Those who ran AWS did so inefficiently; without a standardized, simple way to configure and run AWS. “We want our researchers focusing on the task at hand and not necessarily the infrastructure behind the scenes,” said Subutai Ahmad, Numenta’s vice president of research.
In addition, the team hadn’t standardized practices around documentation of experiments. This resulted in duplicative efforts and lack of reproducibility. “You easily lose track of processes and have to rerun things,” Ahmad added.
Numenta implemented the Domino data science platform to satisfy the following needs:
Easily run experiments in the cloud. Accommodate ever-changing needs for compute power to support data science workflows, while minimizing manual overhead.
Facilitate rapid experimentation. Make it easy for researchers to tweak parameters, understand what they’ve already looked at and optimize algorithms.
Improve tracking and reproducibility. Enforce a standardized way of tracking work history and replicating it in the future.
“With Domino, you’re able to set up an environment once and then share it and reuse it,” explained Austin Marshall, a senior staff engineer at Numenta.
Domino makes it easy to test algorithms at different size and performance levels, switching seamlessly between compute environments without worrying about infrastructure. The platform’s integration with data science tools such as Jupyter Notebooks is also convenient, supporting existing workflows. And by automatically tracking every step of the data science process in Domino, Numenta preserves past work and makes it easy to publish results.
This is important so that, for example, external audiences leveraging its algorithms under the Affero General Public License (AGPL) can reproduce the same results. Ahmad added, “When you need to execute your experiments, you’re operating within Domino’s execution environment where you’re paying by the minute as opposed to the sum cost you’d have with AWS.”
Beyond the platform benefits, Numenta values working with the Domino team. “The support team at Domino has been fantastic,” said Ahmad. “They’ve been really responsive to requests and over time have built a bunch of new features that make our lives a lot easier.”
The Domino Effect
By relieving infrastructure headaches and allowing researchers to experiment in parallel, Numenta researchers achieve more. They deliver results in hours that would have previously taken weeks, and the results have greater accuracy because they’ve been more thoroughly tested.
One key deliverable that Numenta brought to market after implementing Domino was its Numenta Anomaly Benchmark (NAB).
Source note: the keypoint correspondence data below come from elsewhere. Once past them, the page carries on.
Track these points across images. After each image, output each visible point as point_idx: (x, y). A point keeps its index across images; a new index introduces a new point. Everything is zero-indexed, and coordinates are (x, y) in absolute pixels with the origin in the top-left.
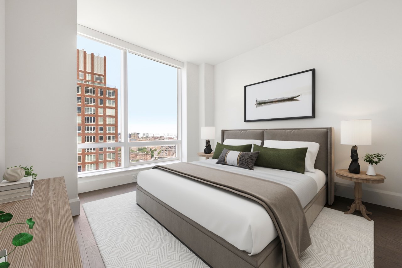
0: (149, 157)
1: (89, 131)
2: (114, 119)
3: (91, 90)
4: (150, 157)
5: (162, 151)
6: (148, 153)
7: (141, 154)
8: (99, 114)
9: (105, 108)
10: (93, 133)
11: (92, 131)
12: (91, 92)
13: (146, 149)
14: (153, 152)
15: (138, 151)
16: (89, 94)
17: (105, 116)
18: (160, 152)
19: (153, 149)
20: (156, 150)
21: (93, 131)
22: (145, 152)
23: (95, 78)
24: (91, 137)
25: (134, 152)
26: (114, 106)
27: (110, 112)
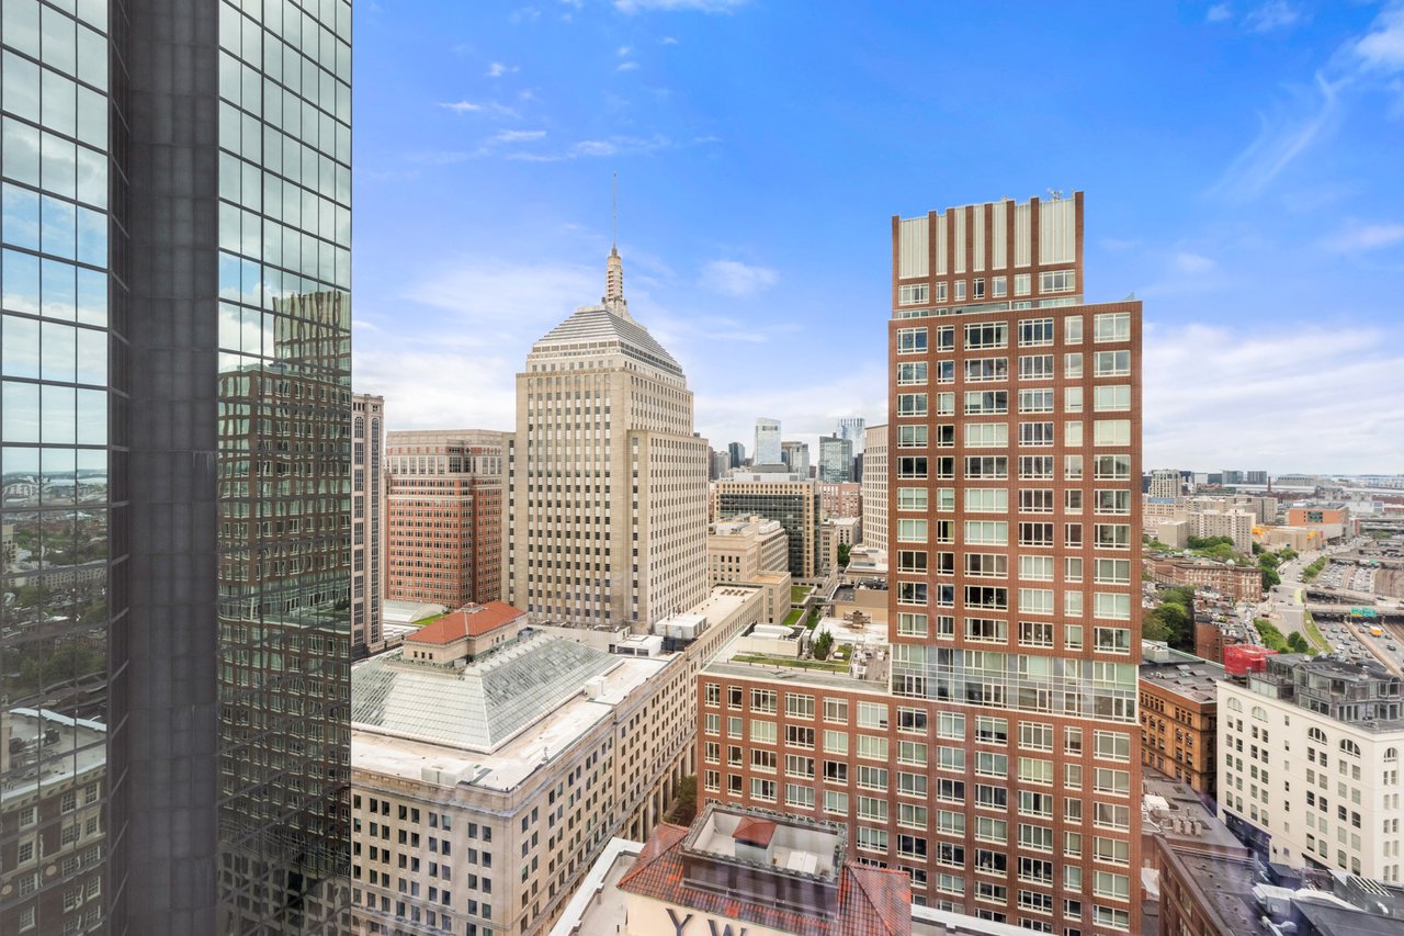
0: (1252, 582)
1: (1031, 472)
2: (1126, 424)
3: (1038, 328)
4: (1258, 584)
5: (1332, 561)
6: (1242, 563)
7: (1205, 562)
8: (1068, 410)
9: (1089, 383)
10: (1043, 479)
11: (1043, 475)
12: (1038, 337)
13: (1231, 543)
14: (1276, 565)
15: (1187, 551)
16: (1034, 344)
17: (1090, 417)
18: (1319, 568)
19: (1271, 549)
20: (1290, 556)
21: (1047, 471)
22: (1227, 557)
23: (1042, 283)
24: (1038, 495)
25: (1165, 551)
26: (1126, 372)
27: (1110, 398)
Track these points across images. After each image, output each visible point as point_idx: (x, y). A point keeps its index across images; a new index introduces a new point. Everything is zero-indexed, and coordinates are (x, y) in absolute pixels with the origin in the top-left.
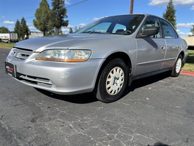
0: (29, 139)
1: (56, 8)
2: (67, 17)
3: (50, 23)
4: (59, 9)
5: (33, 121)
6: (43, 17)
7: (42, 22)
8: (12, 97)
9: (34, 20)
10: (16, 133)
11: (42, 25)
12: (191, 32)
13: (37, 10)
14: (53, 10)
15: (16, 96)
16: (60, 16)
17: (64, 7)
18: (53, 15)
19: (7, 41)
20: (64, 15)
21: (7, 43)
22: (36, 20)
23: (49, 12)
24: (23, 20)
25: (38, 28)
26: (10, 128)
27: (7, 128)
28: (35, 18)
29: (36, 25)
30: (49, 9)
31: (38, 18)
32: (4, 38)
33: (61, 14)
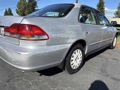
1: (30, 1)
2: (37, 7)
3: (27, 11)
4: (32, 2)
6: (22, 7)
7: (22, 11)
9: (16, 9)
11: (21, 13)
13: (18, 3)
14: (28, 3)
16: (33, 6)
17: (35, 1)
18: (29, 6)
20: (35, 6)
23: (25, 4)
24: (10, 9)
28: (17, 8)
29: (17, 13)
30: (26, 2)
31: (19, 8)
33: (34, 5)
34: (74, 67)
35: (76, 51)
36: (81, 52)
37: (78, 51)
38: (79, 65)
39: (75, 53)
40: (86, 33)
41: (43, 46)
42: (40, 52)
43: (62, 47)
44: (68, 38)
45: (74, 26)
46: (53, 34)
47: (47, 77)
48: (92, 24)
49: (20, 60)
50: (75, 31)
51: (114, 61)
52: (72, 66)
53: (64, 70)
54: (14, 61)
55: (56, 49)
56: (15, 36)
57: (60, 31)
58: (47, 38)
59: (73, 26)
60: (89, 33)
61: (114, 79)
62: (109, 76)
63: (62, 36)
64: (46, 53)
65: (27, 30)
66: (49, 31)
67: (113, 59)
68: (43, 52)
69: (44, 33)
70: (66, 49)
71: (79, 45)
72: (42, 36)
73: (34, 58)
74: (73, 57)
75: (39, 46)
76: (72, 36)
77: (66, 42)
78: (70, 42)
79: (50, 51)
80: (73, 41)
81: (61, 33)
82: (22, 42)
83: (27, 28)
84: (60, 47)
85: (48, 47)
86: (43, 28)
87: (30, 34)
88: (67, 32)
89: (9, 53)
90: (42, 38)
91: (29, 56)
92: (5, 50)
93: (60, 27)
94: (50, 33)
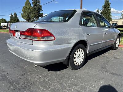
0: (21, 84)
1: (35, 6)
2: (42, 11)
3: (32, 15)
4: (37, 6)
5: (23, 75)
6: (28, 11)
7: (27, 15)
8: (11, 64)
9: (22, 14)
10: (15, 81)
11: (27, 17)
12: (122, 16)
13: (23, 7)
15: (14, 63)
16: (38, 10)
17: (40, 5)
18: (34, 10)
19: (5, 28)
20: (40, 10)
21: (6, 29)
22: (23, 13)
23: (31, 8)
24: (15, 14)
25: (24, 19)
26: (12, 79)
27: (10, 79)
28: (22, 13)
29: (23, 17)
30: (31, 7)
31: (25, 12)
32: (4, 26)
34: (76, 64)
35: (78, 50)
36: (83, 51)
37: (80, 50)
38: (81, 62)
39: (77, 52)
40: (87, 35)
41: (51, 45)
42: (49, 50)
43: (66, 46)
44: (71, 39)
45: (76, 29)
46: (58, 36)
47: (54, 72)
48: (94, 27)
49: (34, 56)
50: (77, 33)
51: (115, 60)
52: (75, 63)
53: (69, 66)
54: (29, 57)
55: (61, 48)
56: (29, 38)
57: (64, 33)
58: (54, 39)
59: (74, 29)
60: (90, 35)
61: (112, 73)
62: (108, 71)
63: (66, 38)
64: (53, 50)
65: (38, 33)
66: (55, 34)
67: (114, 58)
68: (51, 49)
69: (51, 35)
70: (69, 48)
71: (81, 45)
72: (50, 38)
73: (45, 55)
74: (75, 55)
75: (48, 45)
76: (75, 38)
77: (69, 42)
78: (73, 42)
79: (56, 49)
80: (75, 41)
81: (65, 35)
82: (35, 42)
83: (39, 32)
84: (65, 46)
85: (54, 46)
86: (51, 32)
87: (41, 36)
88: (70, 34)
89: (25, 51)
90: (50, 39)
91: (41, 52)
92: (21, 49)
93: (64, 30)
94: (56, 35)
NAB is the first benchmark for evaluating anomaly detection models for streaming data. “When developing NAB, we easily saved a couple weeks of time, if not more, thanks to productivity gains afforded by Domino,” said Ahmad.
And Numenta was able to test more than twice as many algorithms against it as they would have had the capacity to do pre-Domino. Next, Numenta is tackling even bigger challenges. “The next generation of algorithms that we’re working on are 5 to 10 times larger than the ones we use in NAB. When we want to run large-scale experiments, testing parameter combinations or seeing how the algorithms scale in different situations, you often have to run thousands of individual experiments,” summarized Ahmad.
“Domino is helping us tackle problems we wouldn’t be able to otherwise, because they’re just too large for laptops.”